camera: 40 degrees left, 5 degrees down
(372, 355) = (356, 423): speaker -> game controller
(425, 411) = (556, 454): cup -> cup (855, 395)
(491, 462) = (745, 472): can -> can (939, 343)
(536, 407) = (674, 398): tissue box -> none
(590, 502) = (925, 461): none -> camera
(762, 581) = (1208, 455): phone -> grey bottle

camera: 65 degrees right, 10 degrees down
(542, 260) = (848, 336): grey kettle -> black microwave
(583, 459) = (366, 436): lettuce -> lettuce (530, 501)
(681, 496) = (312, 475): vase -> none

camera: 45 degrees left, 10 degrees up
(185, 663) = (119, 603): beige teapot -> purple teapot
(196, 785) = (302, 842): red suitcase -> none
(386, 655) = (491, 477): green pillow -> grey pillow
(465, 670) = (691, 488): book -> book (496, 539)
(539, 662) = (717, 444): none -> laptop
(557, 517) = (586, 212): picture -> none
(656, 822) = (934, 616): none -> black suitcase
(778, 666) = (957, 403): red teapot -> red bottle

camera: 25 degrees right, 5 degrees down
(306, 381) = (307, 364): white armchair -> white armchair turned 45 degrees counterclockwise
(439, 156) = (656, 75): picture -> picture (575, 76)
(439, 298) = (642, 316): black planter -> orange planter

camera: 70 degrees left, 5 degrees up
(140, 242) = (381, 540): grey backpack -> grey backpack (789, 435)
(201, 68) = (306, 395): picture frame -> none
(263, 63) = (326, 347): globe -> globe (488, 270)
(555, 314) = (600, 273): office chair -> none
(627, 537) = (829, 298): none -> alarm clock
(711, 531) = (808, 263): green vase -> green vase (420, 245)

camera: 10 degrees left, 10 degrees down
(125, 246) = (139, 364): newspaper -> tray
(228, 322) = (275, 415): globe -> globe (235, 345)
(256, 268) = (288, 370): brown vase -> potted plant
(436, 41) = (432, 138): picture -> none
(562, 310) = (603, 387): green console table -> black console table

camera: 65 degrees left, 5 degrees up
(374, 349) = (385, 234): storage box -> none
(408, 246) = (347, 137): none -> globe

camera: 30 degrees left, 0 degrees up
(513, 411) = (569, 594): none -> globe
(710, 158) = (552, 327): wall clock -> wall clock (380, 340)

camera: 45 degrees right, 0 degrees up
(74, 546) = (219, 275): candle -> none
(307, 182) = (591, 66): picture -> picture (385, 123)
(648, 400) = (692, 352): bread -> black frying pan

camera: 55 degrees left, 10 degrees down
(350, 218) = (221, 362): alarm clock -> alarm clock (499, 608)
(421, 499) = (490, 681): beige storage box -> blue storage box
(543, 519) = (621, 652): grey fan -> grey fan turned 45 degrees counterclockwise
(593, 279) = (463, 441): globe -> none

§ **PROBLEM TO SOLVE**:
Across the data, pull every line containing the string "storage".

§ **REPLY TO THE EXERCISE**:
(374, 349) = (385, 234): storage box -> none
(421, 499) = (490, 681): beige storage box -> blue storage box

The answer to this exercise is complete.